All end to end tests are non-deterministic due to asynchrony. At some point you ...

aidenn0 · on Sept 24, 2021

I mean the exact output given a certain set of inputs may be slightly different due to asynchrony, but given a set of inputs, there should be a finite set of correct outputs and check for those.

To use a stupid example: if listAnimals returns [cat, dog, mouse] some of the time and [cat, mouse, dog] other times, if your passes on the former and not the latter, then your test is broken and you should fix it. If it sometimes returns [cat, dog, mouse, tree] then your system is broken and you should fix it.

amw-zero · on Sept 25, 2021

A more accurate way to look at this based on your example is that, sometimes listAnimals returns [cat, dog, mouse], and sometimes it returns null.

It’s not that the result is nondeterministic, it’s that _whether or not the result is returned within the timeout of the polling mechanism_ is deterministic.

aidenn0 · on Sept 25, 2021

Presumably that happens in production as well, and the test can determine that the system does the proper thing when that happens?

mattnewton · on Sept 24, 2021

I should be able to test that this usually works though, right?

grumple · on Sept 24, 2021

You can test these things, sure. But if you're using other people's software (linux, vms, chromedriver, capybara) on other people's hardware (again, vms), you have to tolerate the fact that you can't control everything if you want to actually get work done. A little electrical, magnetic, or gravitational anomaly here, a little memory access blip there, some competition for cpu time elsewhere... I suspect there are probably only a handful of completely controlled environments on the planet and even those are suspect.

Test suites are sort of an eventual consistency problem themselves...

aidenn0 · on Sept 24, 2021

If you use other people's software and hardware, and those things don't perform the way your software assumes they perform, knowing that would be useful, right? There's always a limit to how much you want to handle, but if you are having a test fail even a large fraction of 1% of the time, then there's probably some underlying behavior that you should account for in production as well.

amw-zero · on Sept 25, 2021

No, that test doesn’t give you any useful information, because all it told you was that your expected answer wasn’t found in the configured time interval. You have no way of knowing whether or not your expected behavior would be satisfied if you ran for t + 1 seconds.

jerome-jh · on Sept 25, 2021

After some time you have to consider the test is failed and investigate, even if it would have succeeded had the timeout been 1 second larger. I cannot believe they do not have quality of service requirements. Testing those requirements is of course not easy. It may take to much time to run on every release or may be considered out of the scope of E2E tests and compliance is checked with telemetry results.
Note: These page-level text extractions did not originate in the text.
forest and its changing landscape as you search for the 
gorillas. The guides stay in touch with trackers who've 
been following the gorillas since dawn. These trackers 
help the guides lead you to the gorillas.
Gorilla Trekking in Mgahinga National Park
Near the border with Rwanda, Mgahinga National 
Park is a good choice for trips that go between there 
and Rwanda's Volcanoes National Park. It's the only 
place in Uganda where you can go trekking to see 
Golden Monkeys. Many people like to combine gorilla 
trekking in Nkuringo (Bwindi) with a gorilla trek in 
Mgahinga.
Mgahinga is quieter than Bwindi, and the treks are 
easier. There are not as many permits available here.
However pick any response time mandated by the QOS requirements, multiply by an appropriate x and use this as the pass/fail timeout for your test. Take a value large enough that can easily be considered a bug (because e.g. the customer would think the operation failed and would hit refresh or back). You then have an issue that is definitely worth investigating. You may actually have reproduced a rare issue that is part of the long tail of your telemetry.

aidenn0 · on Sept 26, 2021

Right have a timeout measured in minutes. The timeouts have zero effect on a clean run, so large timeouts have no effect on time to deploy if you require a clean run of tests for deploying.

mattnewton · on Sept 24, 2021

Right, but the key word here being “usually” - if I can’t just run the test three times and assume 2/3rds of the time it’s good, how can I know it usually works in production?

Is the right solution really to throw up your hands and not test end to end ever? I guess the argument is more convincing if it’s not that it’s impractical, it’s just too expensive relative to the returns.

jart · on Sept 24, 2021

You can if it's BSD-licensed.

amw-zero · on Sept 25, 2021

This is what’s known as “counterintuition.” You would think that you could, but you are wrong.

I’m not saying you can’t write a passing end to end test. Of course you can get it to pass some times. But they are inherently non-deterministic.